Myxoid Liposarcoma: A Clinicopathologic Study of 27 Cases of Primary Untreated Disease with Particular Focus on So-Called Transitional and Round Cell Areas.
Karen J Fritchie, Dean Wang, John R Goldblum, Steven A Lietman, Juraj Bodo, Steven D Billings, Brian P Rubin. Cleveland Clinic, OH
Background: Data suggest that round cell areas in myxoid liposarcoma (MLS) correlate with an adverse outcome, but there has been variability in the definition of round cell liposarcoma (RCLS). Very little attention has been paid to so-called transitional areas (TLS), and the impact of TLS on prognosis is not well studied.
Design: 27 cases of primary, untreated MLS were evaluated using a semi-quantitative analysis based on cell:stroma ratio, regardless of cytology. The following definitions were used: MLS <25% cell/stroma; TLS ≥25% and <50% cell/stroma; RCLS ≥50% cell/stroma. The areas assessed had to fill at least one 200X field to be included. All slides in each case were analyzed using this semi-quantitative method, resulting in a composite percentage of MLS, TLS and RCLS in each case. Adverse outcome was defined as local recurrence or distant metastasis. In addition, Ki67 nuclear stain was assessed in MLS, TLS and RCLS areas in each case.

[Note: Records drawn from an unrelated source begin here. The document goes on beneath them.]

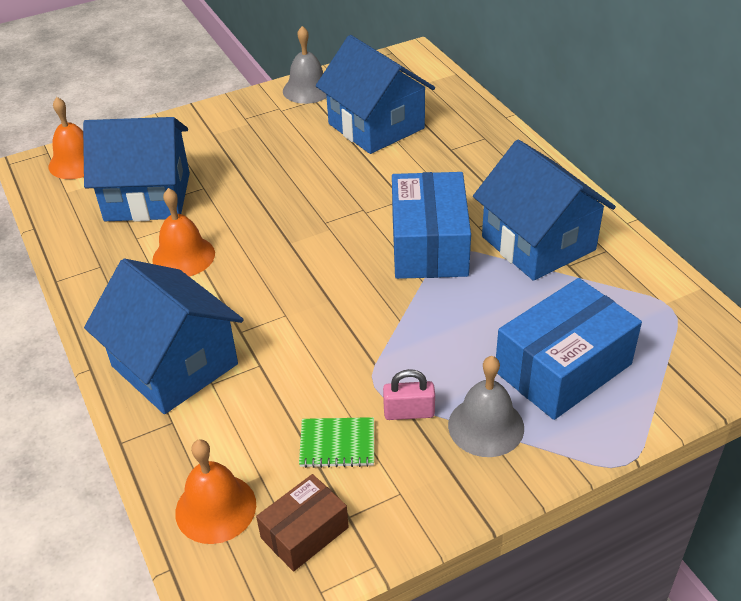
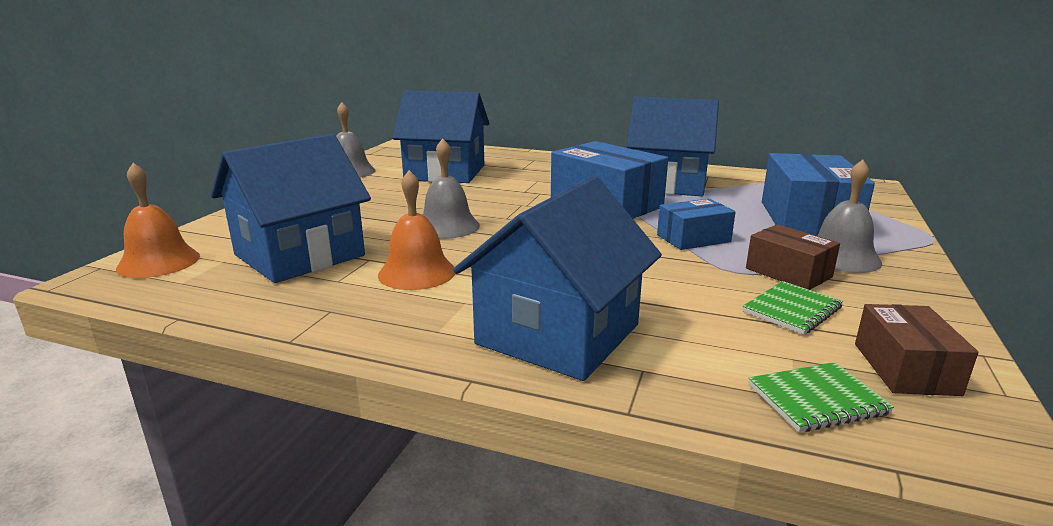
camera: 45 degrees left, 20 degrees down
blue house [84,259,244,414] -> blue house turned 60 degrees counterclockwise [453,176,662,381]
orange bell [175,439,256,544] -> green notebook [749,362,894,432]
pink padlock [383,369,435,420] -> brown box [746,224,840,290]
none -> grey bell [423,138,480,239]
none -> blue box [657,198,736,250]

Results: Patients with ≥5% RCLS were significantly more likely to develop distant metastasis than those with <5% RCLS (p=0.023). When partitioning patients into MLS (<5% RCLS and <5% TLS), TLS (<5% RCLS and ≥5% TLS) and RCLS (≥5% RCLS) groups, patients in the RCLS group were more likely to have distant metastasis than those in either the TLS or MLS groups (p=0.039). Although a trend towards increased metastasis was noted in the TLS group compared to the MLS group, the result was not statistically significant. Mean Ki67 scores in MLS, TLS and RCLS areas were 1.9, 6.6 and 17.5, and these differences were found to be statistically significant (p=0.004, p=0.008, p=0.003).
Conclusions: Similar to prior studies, our semi-quantitative analysis revealed that round cell differentiation portends an adverse outcome, as patients with ≥5% RCLS were significantly more likely to develop distant metastasis. Although no statistically significant increased risk for distant metastasis was noted with TLS, a larger group of cases with TLS would help to clarify the prognostic significance of these areas. Finally, Ki67 scores significantly increase from MLS to TLS to RCLS areas and were found to be statistically significant from one another, suggesting that Ki67 scores could be used as a surrogate to quantify MLS, TLS and RCLS areas.